O sonho de Gabriela, também é compartilhado por Vinícius Leonidio, 23. Também ex-aluno do Instituto Kondzilla e morador do bairro Santa Rosa, ele passou a produzir videoclipes para cantores e MCs da região após fazer um curso de produção audiovisual na instituição.
"O que a gente busca fazer é fortalecer a quebrada. Porque tem tanta gente com talento aqui. E hoje a gente pode proporcionar isso pros moleques e eles agradecem a gente", conta Vinícius ao se referir aos cantores e músicos com quem trabalha.
Ele diz que a inspiração para ajudar os MCs da região veio ainda criança, quando conheceu no bairro em que morava o fundador do Instituito, Konrad Dantas.
"O Konrad também morou aqui no Santo Antonio. Eu via ele produzindo clipes aqui e isso acabou inspirando. Ele fazia eventos como o dia das crianças. Isso me marcou."

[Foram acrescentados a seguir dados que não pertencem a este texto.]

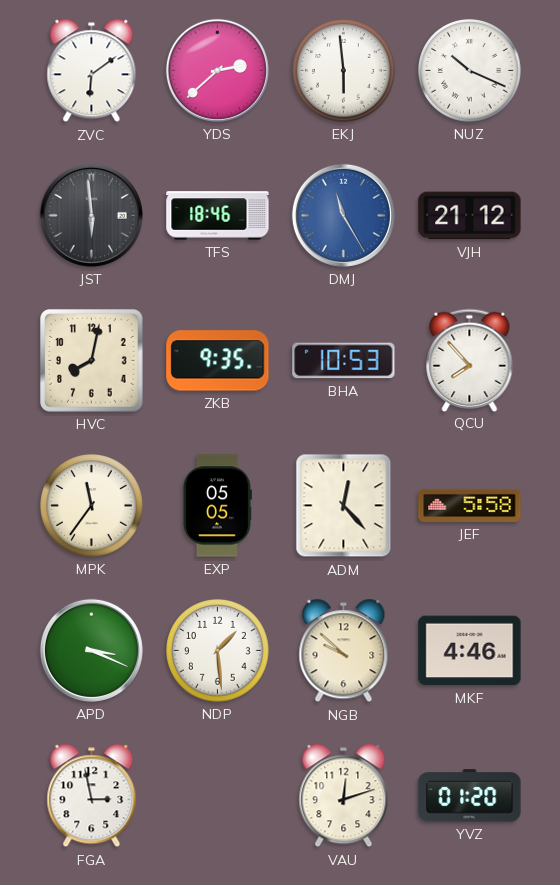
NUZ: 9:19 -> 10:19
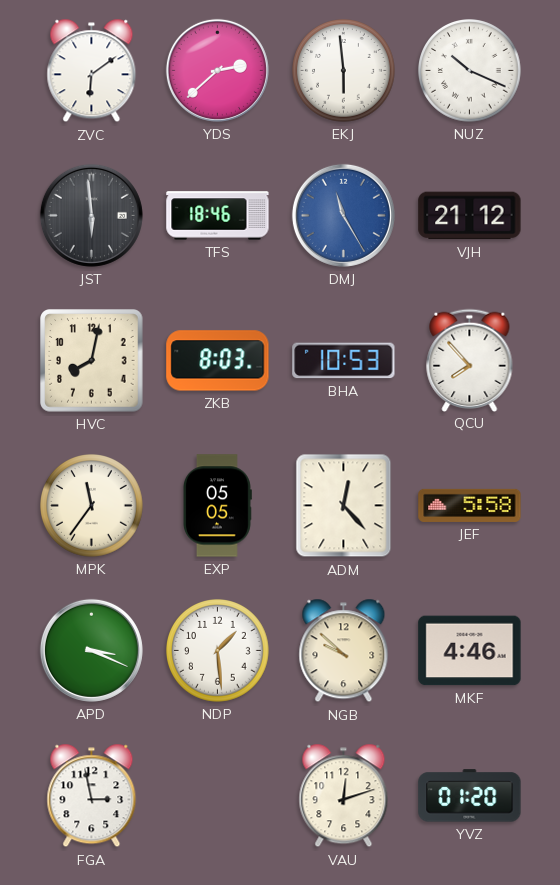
ZKB: 9:35 -> 8:03
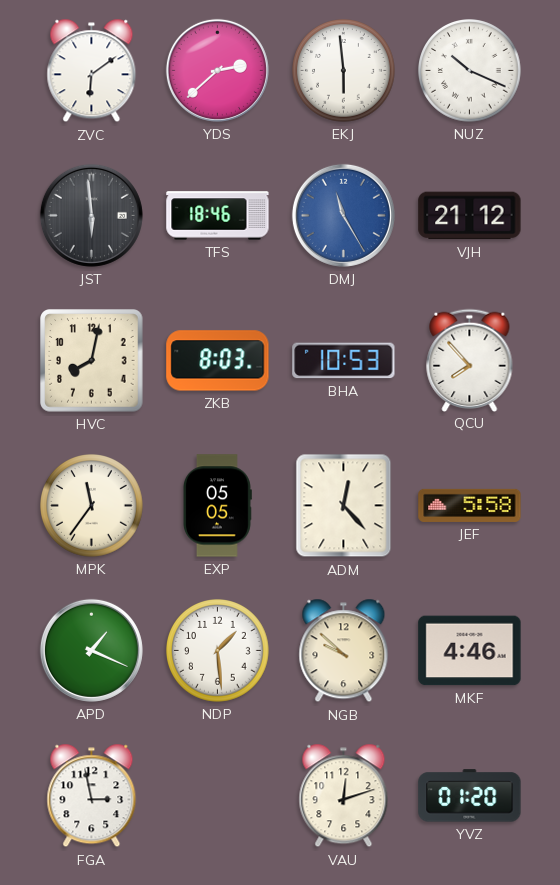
APD: 3:19 -> 1:19
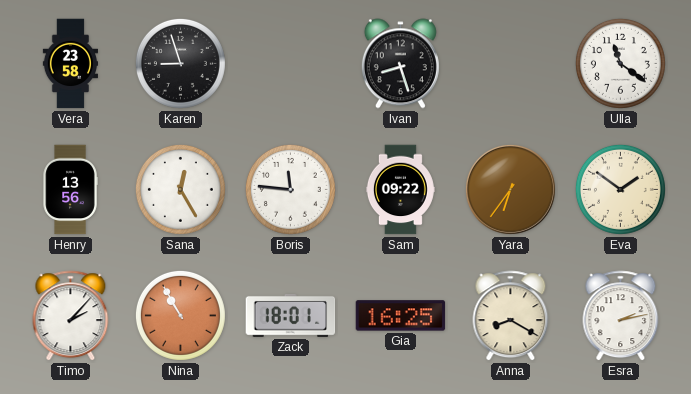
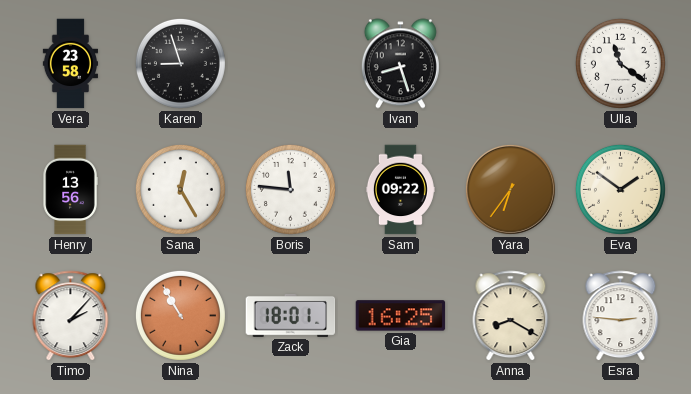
Esra: 2:13 -> 2:46
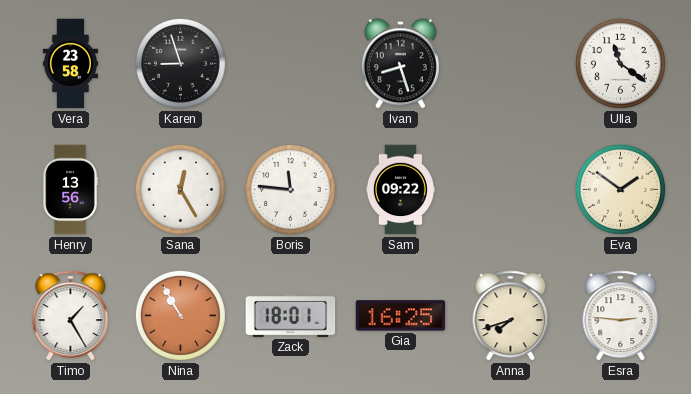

Tudo começou em 2019 quando a pandemia de Covid-19 parou os eventos sociais do bairro como as quermesses, festas que costumavam reunir grande parte dos moradores da comunidade.
"Deu uma entristecida da região. A gente se juntou e falou 'a gente precisa fazer alguma coisa'. E desde então estamos nessa missão de valorizar a cultura e tirar as pessoas das coisas ruins que tem nessa região."
Atualmente, Vinicius produz clipes profissionais com a ajuda de seu sócio e primo, Gabriel, a quem prefere chamar de irmão. Eles fundaram a Favela City, uma produtora de vídeos focada em músicos de favela.
A favela e nossa inspiração. É nossa vivência. É nosso entretenimento
Os próprios fundadores também atuam em alguns clipes. Atendendo pelos nomes artísticos de BiGZY e Zamp11h, os produtores reconhecem que sem o apoio do Instituto Kondzilla, dificilmente teriam se profissionalizado.
"O curso de audiovisual que fiz no Instituto custa R$ 6 mil. Era algo fora da minha realidade", diz ele ao citar o estudo obtido na Escola de Criadores, um projeto do Instituto que oferece formação em dois pilares: livre criação de conteúdo digital e desenvolvimento de habilidades técnicas e socioemocionais.
Agora, Vinicius espera continuar melhorando sua produtora para impactar cada vez mais criadores do Guarujá.
"Meu sonho é poder passar a formação que eu tive pra alguém. Porque uma hora a gente se vai e a gente tem que deixar um legado. E o que pudermos somar com coisas boas a gente vai estar somando."